There were two turnovers which are the most serious of crimes for an offense. It turns out Leak should have never been on the field to throw his interception because of the head injury in the previous series. Tebow was caught in no man’s land with his fumble, but the ball has to be guarded with dear life when backed up close to the end zone like that.

That leaves just two more drives to end not due to a penalty or dropped ball, but probably due to the play of the defense. Both final plays were third down and 10-plus yards which is a difficult hole to get out of.

A look at the drive charts really shows that what the Gators are really lacking in execution. That is on the players of course, but certainly it is on the coaches who are putting these players in those positions to make or not make the plays.

I don’t have much to talk about the defense in a negative light. The worst thing seen was the occasional medium passes that happened. The Stafford kid will be a great one and had the Georgia receivers been able to handle the fireballs he was throwing, this game could have been really different in the final outcome. Still, the defense made the Georgia receivers pay when they caught the ball and when they didn’t, and that made a huge impact on the game.

As much as I praised Brandon James for his punt returns, he also wasn’t helpful when he took a kickoff and ran sideways at the ten yard line only to be tackled there. He will grow out of that realizing that the speed of college players is a notch above what he was able to do in high school. He hasn’t had many chances at kick returns this year, so his learning should be accelerated by every return.

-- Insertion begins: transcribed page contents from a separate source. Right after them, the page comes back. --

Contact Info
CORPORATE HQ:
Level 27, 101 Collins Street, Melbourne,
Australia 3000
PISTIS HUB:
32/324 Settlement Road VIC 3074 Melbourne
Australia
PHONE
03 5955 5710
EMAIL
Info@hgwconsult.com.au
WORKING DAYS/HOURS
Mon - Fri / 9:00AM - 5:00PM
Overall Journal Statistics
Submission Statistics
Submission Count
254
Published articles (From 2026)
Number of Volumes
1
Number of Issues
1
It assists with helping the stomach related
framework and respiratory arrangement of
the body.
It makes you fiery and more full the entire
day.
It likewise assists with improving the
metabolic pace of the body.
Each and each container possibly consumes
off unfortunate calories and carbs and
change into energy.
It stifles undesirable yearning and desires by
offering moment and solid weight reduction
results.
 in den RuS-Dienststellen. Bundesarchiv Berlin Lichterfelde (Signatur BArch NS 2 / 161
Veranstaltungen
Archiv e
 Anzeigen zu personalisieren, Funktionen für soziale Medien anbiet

WHAT TO DO: I’m going to leave the defense alone, but on offense I would change just a few things and I touched on them above. I would start with making things a little simpler. One thing that seems apparent to me is that the Gators have had superior talent almost across the board than the team they are lining up against every week. There are a few exceptions, like the defensive ends at Auburn and Georgia, but I don’t think an entire game plan has to be devised around two players. Besides I am all in favor of challenging those players every once in a while and run it right at them, this can slow them down some especially if it works,.

Next I make it a point to have my older players getting the third down conversions. The dynamic plays of Harvin and Fayson are great, but they have enough to think about lining up and running the right route. Then to add a first down spot to their line of thinking makes their brain work a little over time.

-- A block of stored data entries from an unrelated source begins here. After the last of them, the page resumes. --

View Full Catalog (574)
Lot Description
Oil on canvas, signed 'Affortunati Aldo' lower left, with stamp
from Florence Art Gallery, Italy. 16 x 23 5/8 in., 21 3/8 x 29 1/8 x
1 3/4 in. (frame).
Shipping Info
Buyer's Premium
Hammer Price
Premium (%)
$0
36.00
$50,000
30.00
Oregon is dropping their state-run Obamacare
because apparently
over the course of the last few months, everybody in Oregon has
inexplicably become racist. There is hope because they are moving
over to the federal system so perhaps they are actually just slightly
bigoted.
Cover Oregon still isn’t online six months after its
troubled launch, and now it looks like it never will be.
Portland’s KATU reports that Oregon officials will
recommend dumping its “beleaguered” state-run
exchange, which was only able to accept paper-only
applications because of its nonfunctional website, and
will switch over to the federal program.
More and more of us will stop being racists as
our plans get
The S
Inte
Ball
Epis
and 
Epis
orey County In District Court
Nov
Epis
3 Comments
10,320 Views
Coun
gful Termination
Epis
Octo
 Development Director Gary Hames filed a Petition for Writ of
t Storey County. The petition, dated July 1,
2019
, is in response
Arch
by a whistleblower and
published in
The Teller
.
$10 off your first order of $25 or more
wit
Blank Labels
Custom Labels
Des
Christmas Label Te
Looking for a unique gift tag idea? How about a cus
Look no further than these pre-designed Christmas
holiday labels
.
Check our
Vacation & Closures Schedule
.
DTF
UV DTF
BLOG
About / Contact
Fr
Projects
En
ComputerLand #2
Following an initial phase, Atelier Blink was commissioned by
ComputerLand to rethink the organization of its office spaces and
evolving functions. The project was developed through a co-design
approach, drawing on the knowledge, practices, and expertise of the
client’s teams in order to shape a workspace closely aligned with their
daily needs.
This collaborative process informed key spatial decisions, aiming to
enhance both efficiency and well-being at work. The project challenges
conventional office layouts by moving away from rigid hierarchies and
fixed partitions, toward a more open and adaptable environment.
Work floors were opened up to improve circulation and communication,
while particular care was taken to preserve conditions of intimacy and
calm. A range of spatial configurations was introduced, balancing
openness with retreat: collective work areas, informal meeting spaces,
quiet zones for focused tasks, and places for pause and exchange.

I think Meyer and company learned something at the end of the game with Wynn running the ball. When Georgia knew the Gators had to run it and they lined up and then couldn’t stop DeShawn Wynn from running that was a sure sign that they should have run him more and earlier when the Dogs didn’t know he would run.

Of course they have to work on the penalties. They were responsible for stopping one third of the unsuccessful drives. Most were caused by the offensive line and it is a young group that just went through a gauntlet of defensive fronts. A little bit of leniency can be given, but things have to change for the better. I don’t think any more than repetition will fix this and they will get that.

Those are my three quick fixes to make the offense flow a little better. I have never been a coach but have worked for many. I just think these are simple solutions that can create a more efficient offense.

WHAT’S UP NEXT: Vanderbilt will be a little tougher on offense than most think. They have a very good and mobile quarterback that will probably give the Gator defense a few fits before all is said and done. The wide receiver Earl Bennett returns from last year and is probably their best player. Still, the Gators should be too much for them up front on defense and should create a lot of negative plays for the Vandy offense.

On defense, Vandy is nothing special. This is a chance for the offensive staff to not have to worry about personnel and just go out and execute a game plan. They should be able to create mismatches all over the field. This should be a good game for the Gator offense.